J’ai levé la tête et abandonné mon livre quelques minutes. T. venait d’entrer et à défaut d’une vie qu’elle n’a pas, allait nous en inventer une comme elle le fait chaque fois. Une vie résolument rocambolesque où tous les malheurs pleuvaient sur sa tête. Il y avait évidemment à chacune de ses « prestations » de nouveaux détails qui ne concordaient pas avec l’histoire mijotée la fois précédente. Mais peu importe, elle fonçait et la plupart ne connaissaient pas les histoires de T.
C’était sa manière à elle de vivre, d’attirer la sympathie, voire même parfois la compassion. Pauvre T. Et elle en rajoutait pour que ça fasse plus vrai sans se rendre qu’elle finissait par s’emmêler dans ses pinceaux. Les dates ne concordaient plus, les renseignements complémentaires pour expliquer ne tenaient pas debout. Mais peu importe, elle avait un public et elle allait se donner en spectacle, et peut-être même verser quelques larmes sur son pauvre sort, comme dans les reality shows.

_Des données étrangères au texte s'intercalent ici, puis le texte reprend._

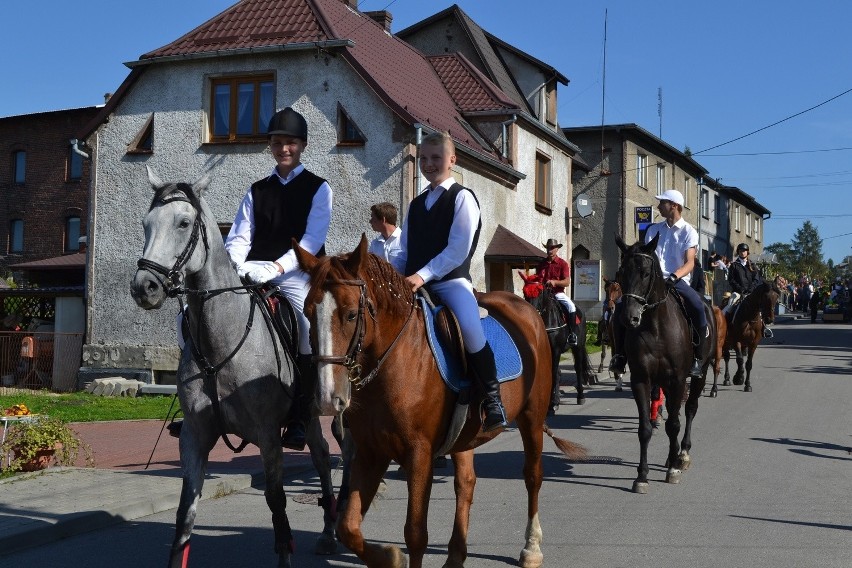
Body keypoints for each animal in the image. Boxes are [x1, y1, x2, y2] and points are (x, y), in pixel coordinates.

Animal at [131, 169, 338, 568]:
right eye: (146, 224)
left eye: (183, 223)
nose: (144, 287)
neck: (220, 342)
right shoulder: (195, 436)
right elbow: (185, 514)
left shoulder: (269, 436)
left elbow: (277, 503)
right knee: (321, 455)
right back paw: (327, 533)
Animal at [296, 237, 584, 568]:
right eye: (307, 312)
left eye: (351, 314)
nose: (327, 398)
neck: (395, 359)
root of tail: (527, 312)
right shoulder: (371, 452)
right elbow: (349, 527)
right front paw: (390, 557)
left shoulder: (419, 454)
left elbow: (415, 534)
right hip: (466, 435)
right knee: (466, 484)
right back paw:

T. n’a pas de vie. T. ne fait rien. Elle passe ses journées assise à une table où son prétendant du moment est cuisinier. C’est probablement là, en feuilletant des magazines, qu’elle prend ses idées. Dommage qu’elle ait si peu de mémoire et qu’elle ne se rappelle pas ce qu’elle a raconté la fois précédente. On pourrait presque la croire, avec ses talents de tragédienne.
Et quand elle est partie, Mimi et moi nous sommes regardées. T. avait fait son show. Mimi pouvait retourner à ses ciseaux et moi à mon livre. Nous, nous avions une vie.